Unlike refinery-derived diesel, the diesel produced in the gas-to-liquids (GTL) process is almost 100% paraffins; and contains virtually no sulphur or aromatics.

The chemistry of paraffins is such that they burn cleanly.

A study in 2004 carried out by Daimler Chrysler, for example, demonstrated that a car running on 100% GTL diesel produced 30% less particulate emissions and gave rise to a 90% reduction in hydrocarbon and carbon monoxide emissions relative to EU sulphur-free diesel.

But why are the results so different?

GTL is a chemical conversion process that takes natural gas and builds up paraffinic hydrocarbons, carbon atom by carbon atom, to create a high purity synthetic diesel.

In contrast, producers of standard diesel use all the molecules gifted to us from oil’s natural formation process, applying a limited upgrading step.

Reaching its full potential

In 2015, the size of the market for GTL products, based on total plant output, is around 250,000 barrels per day (bpd) or 14 billion litres a year.

GTL diesel may constitute as much as 80% of this total.

The scale of today’s market is constrained by the fact that there are only a small number of GTL plants in existence.

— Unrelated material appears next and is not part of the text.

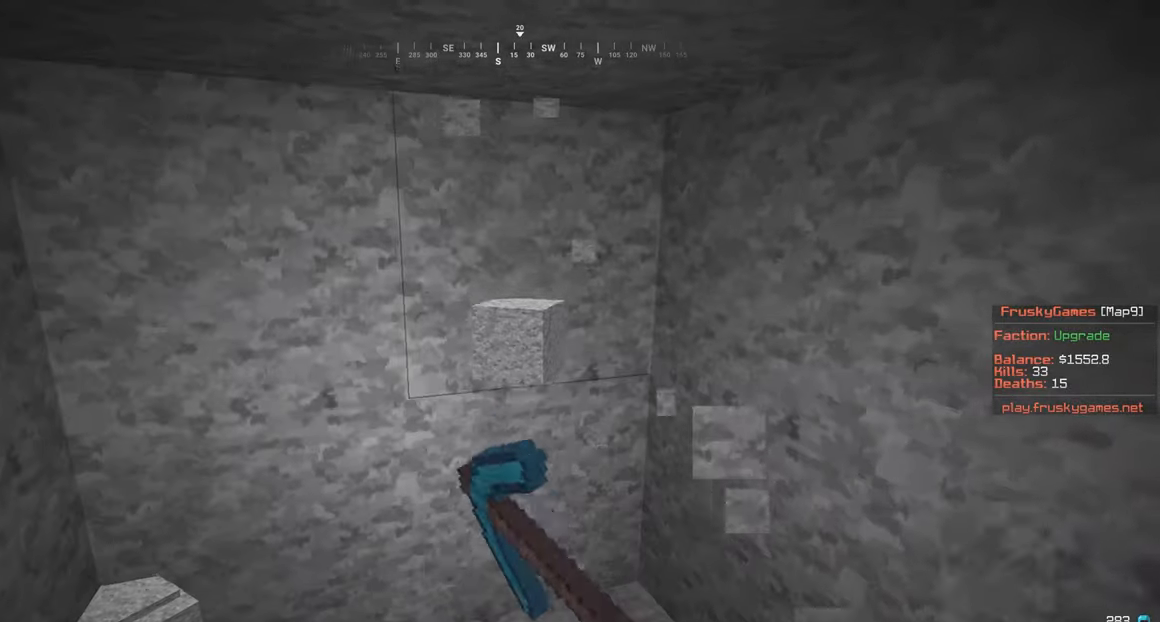
{"keys": ["a", "w"], "mouse": ["left"], "events": [[17, "w", "down"], [267, "w", "up"], [367, "a", "down"], [367, "w", "down"]]}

Such mega-scale plants can only be located in a small number of places that have specific advantages such as proximity to huge gas fields and an accessible, coastal location.

Today’s market size masks the vast potential of GTL. Up to a third of the world’s fuels (25 million bpd) could be supplied by GTL by using shale gas and stranded gas that otherwise could not find an economic route to market, and associated gas that would otherwise be flared.

Smaller scale GTL plants will increasingly play their part in increasing the GTL fuel pool.

By using GTL at a smaller scale, the number of project opportunities is greatly enhanced, as is the number and type of locations where the technology can be deployed.

Smaller scale GTL has the potential to produce diesel from up to 50% of the stranded gas fields that conventional technology cannot exploit economically.

Slowly but surely GTL will become part of the fuel production mainstream; enabling the distributed production of high value, high quality fuels for sale locally, changing the fuel supply very significantly.

But at the moment it is a drop in the ocean.

Already underway

There are any number of examples demonstrating the benefits of the use of 100% GTL diesel, whether it be long distance adventures driving across Australia or from South Africa to Qatar, or its use by the winners of multiple Le Mans endurance races.

Consumers, too, are already feeling the benefit of GTL diesel.

It is blended into premium diesel fuels being pumped on forecourts across Europe.

As such it instils its characteristics (both emissions and performance) to a larger fuel pool, but at its own environmental cost.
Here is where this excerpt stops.